Later, they all sit around and make small talk (which all feels different under these circumstances). They start to come to terms with the fact that human life - or at least this incarnation of it - is over. They are the last of it. May asks if they believe in an afterlife. Terrence, a devout Christian, says he knows there is. Because he knows his family is waiting for him. Sung-min, meanwhile, says that he has never been the religious type so he doesn't often think about the afterlife. He believes that human choices had direct consequences and played no part in a greater plan. When his fiancee died in a traffic accident, he struggled to accept that it was "meant to be". He ran through all the scenarios in his head of how he could have prevented it. All the little choices made that day that could have led to a different outcome. This guilt is what caused him to distance himself from others and he wanted to only be responsible for his own life.

Sung-min then posits that something will probably rise from the ashes of the old Earth. Life will emerge again and something - humans or not - will bring the planet back to prosperity. They know, as scientists, that Earth has a history of asteroid strikes and there was always the possibility. Maybe they can take solace in the fact that they are at the end of this cycle but at least it is a cycle that will continue turning.

May, who has mainly stayed silent on the religious and philosophical front, says she clings to the hope that there are alternate dimensions out there. Maybe a different dimension for every small decision that Sung-min just mentioned. Not heaven, really. People talk about heaven as a continuation. May would like to believe that there is somewhere out there where the asteroid missed and she and Vera are watching their kids play soccer and worrying about paying bills and all that jazz. At least that's what she'd like to think.

As time is passing, May, Terrence and Sung-min begin to become skinnier, and skinnier. Their supplies are running low, along with their motivation to go on. Terrence is getting dressed and his bones are visible, and sickly. May looks at a photo of her and Vera, where the difference in body is visible, she has no jaw line. Sung-Min just sits and day-dreams in the distance.

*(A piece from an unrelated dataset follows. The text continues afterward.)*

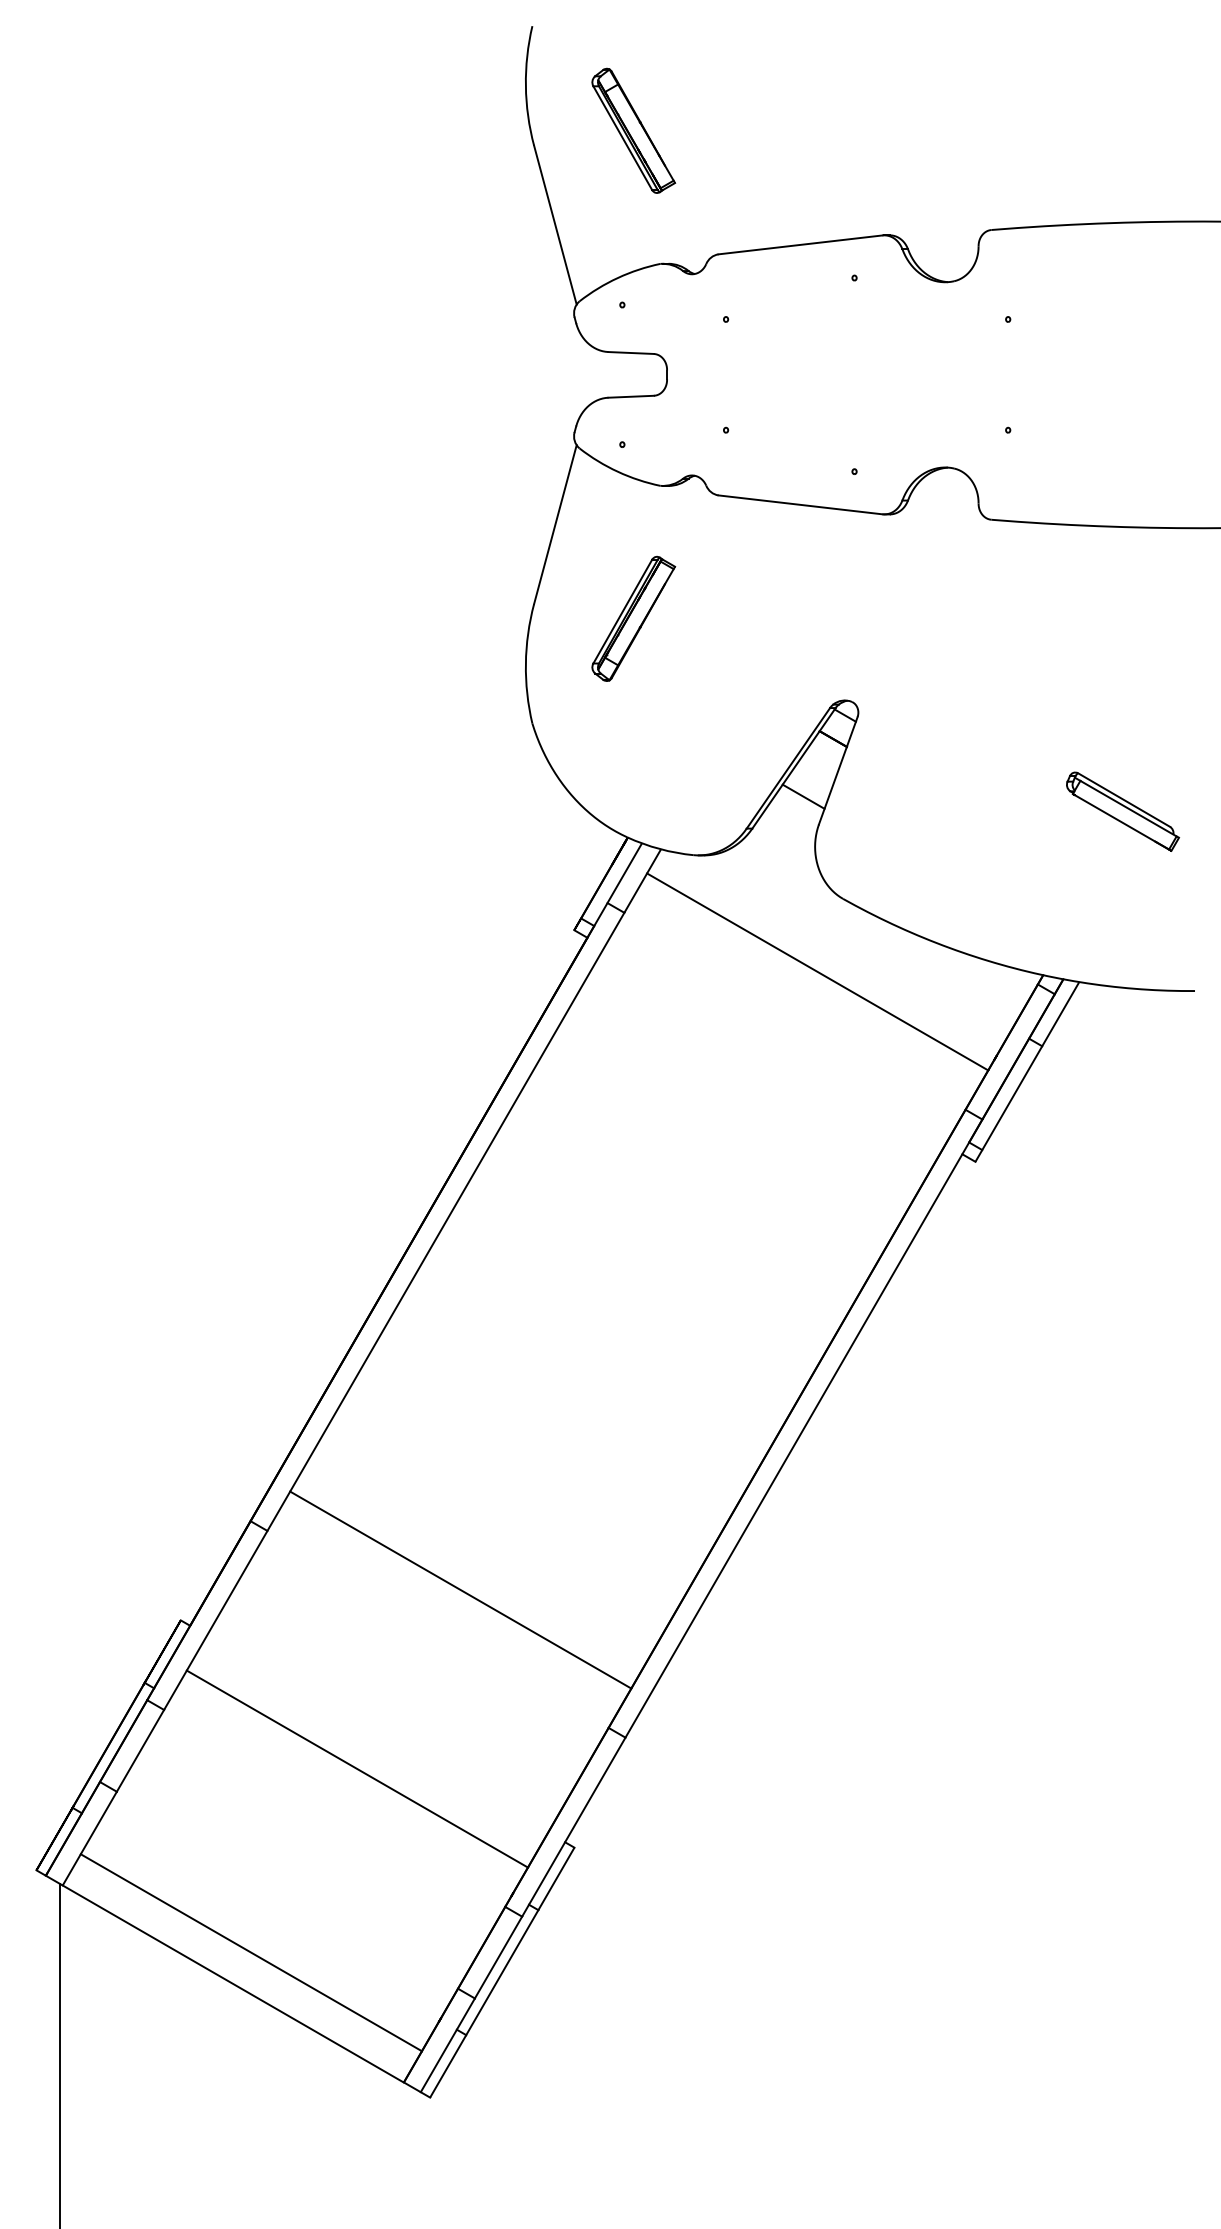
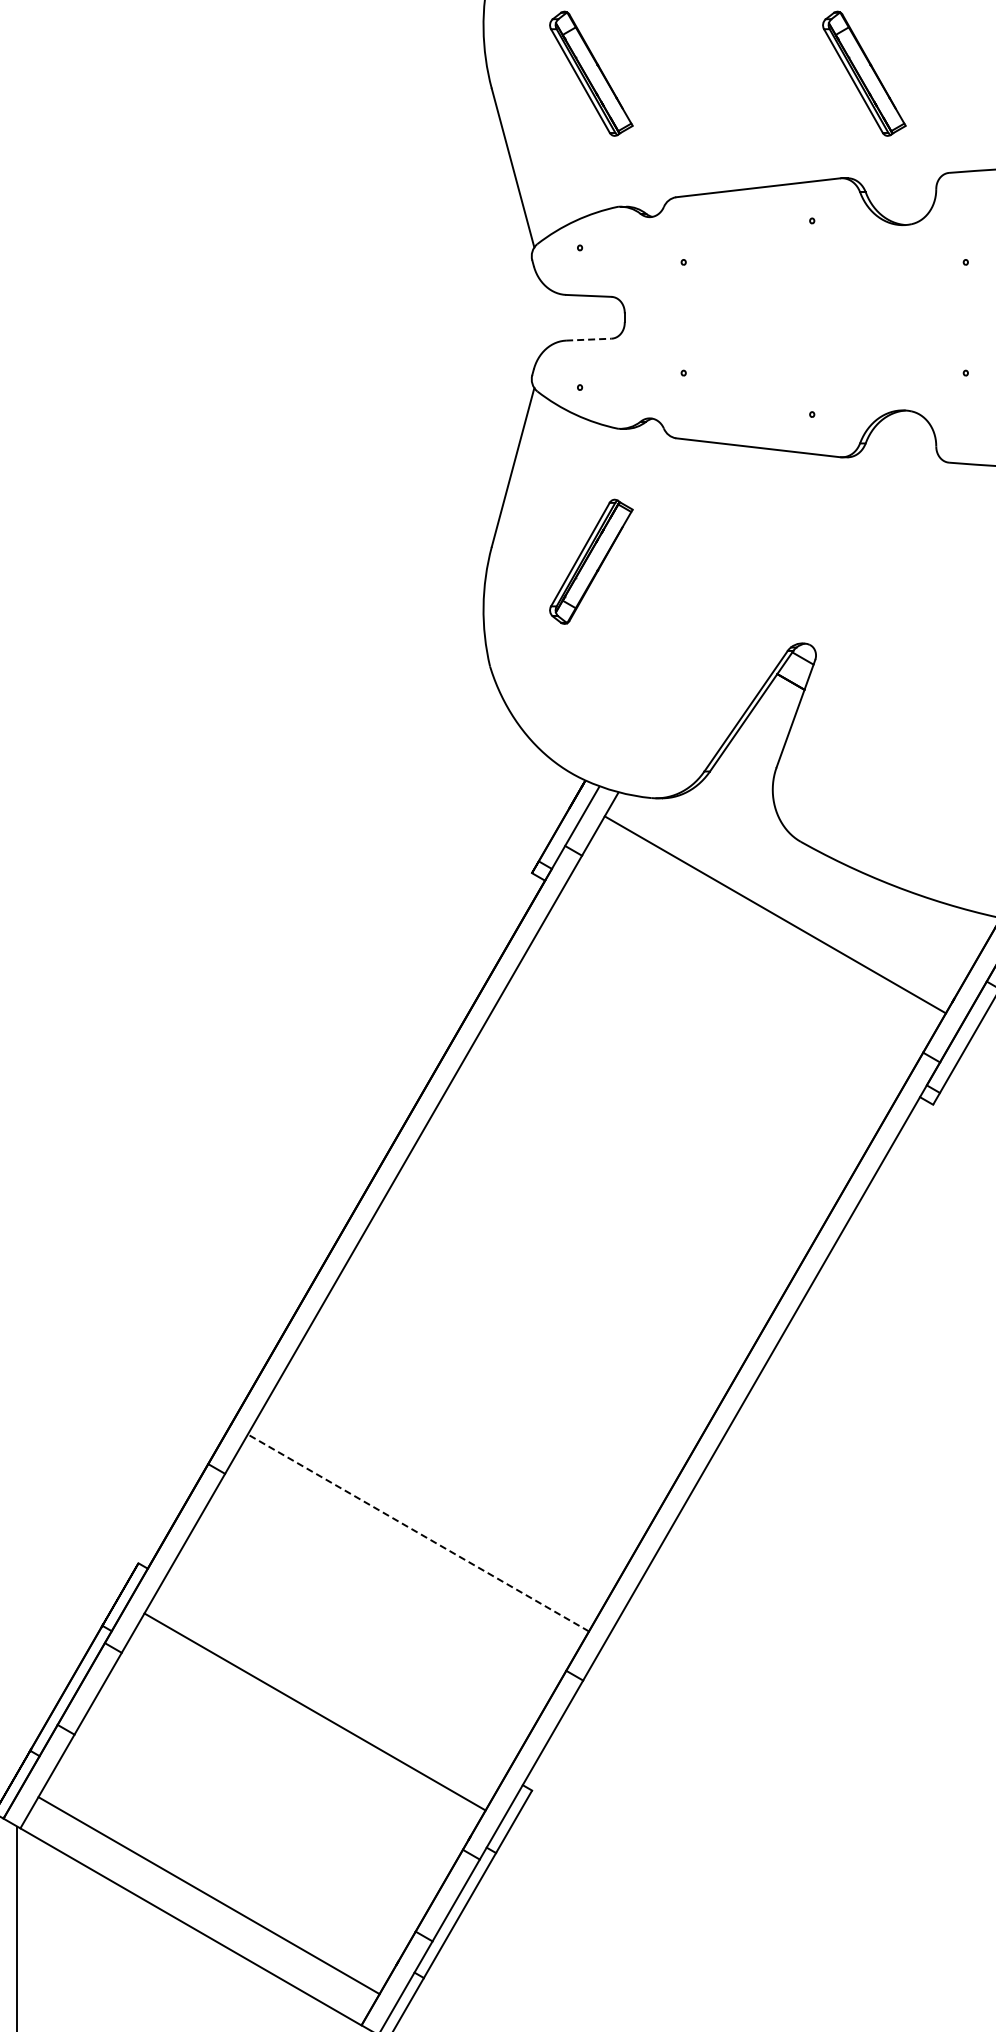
part: (906, 130) -> (864, 73), added
line: (631, 396) -> (589, 339), solid -> dashed
line: (803, 796) -> (761, 739), removed
line: (460, 1590) -> (418, 1533), solid -> dashed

Terrence lays down, unable to sleep. Unprompted, he begins to cry. Sung-min comes from a different part of the station and lays down next to Terrence. In Terrence's comforting embrace, Sung-min starts to cry as well. This goes on unbroken for a minute straight.

Early the next morning, Terrence wakes both Sung-min and May and tells them that he has a request. He says that he is ready to go and needs their help in exiting the space station. They try to convince him to stay with them so they can ride it out together but he is adamant that his decision is the right one. He's ready to see his family again. He reminds Sung-min the things he said earlier about choices, well this is Terrence’s final choice. Sung-min is still unsure but May says they should help him out. Terrence exits the station for a spacewalk without a helmet and succumbs to quick death due to the lack of oxygen.

After Terrence's passing, Sung-min and May sense that the end is near for their bodies. They debate going out the way he did, to end it there but they want to die in someone else's company. May proposes that they board The Soyuz (which transports humans to and from the Space Station) and face the darkness unafraid. Sung-min cracks a smile and says why not? They load up in The Soyuz and head out into the unknown. May starts fading first and lays her head on Sung-min's shoulder.

As May starts passing out the screen goes black and then lights up with white. May is with Vera and gives her a kiss. She hears a laugh from behind her and a little girl, a toddler, runs and hugs her leg. May chases her around the house laughing and catches her she picks her up and gives her a huge hug. Vera walks over and the happy family group hug.

Sung-min is on Earth, about to get on the shuttle. This time, his father is there and gives him a hug before he leaves. To his surprise, his youthful-looking fiancee Yu-mi (Jeon Jong-so) is also there and gives him a kiss before he leaves. He steps aboard the ship.

The ISS floats alone in the open void of space, on the brink of the great beyond.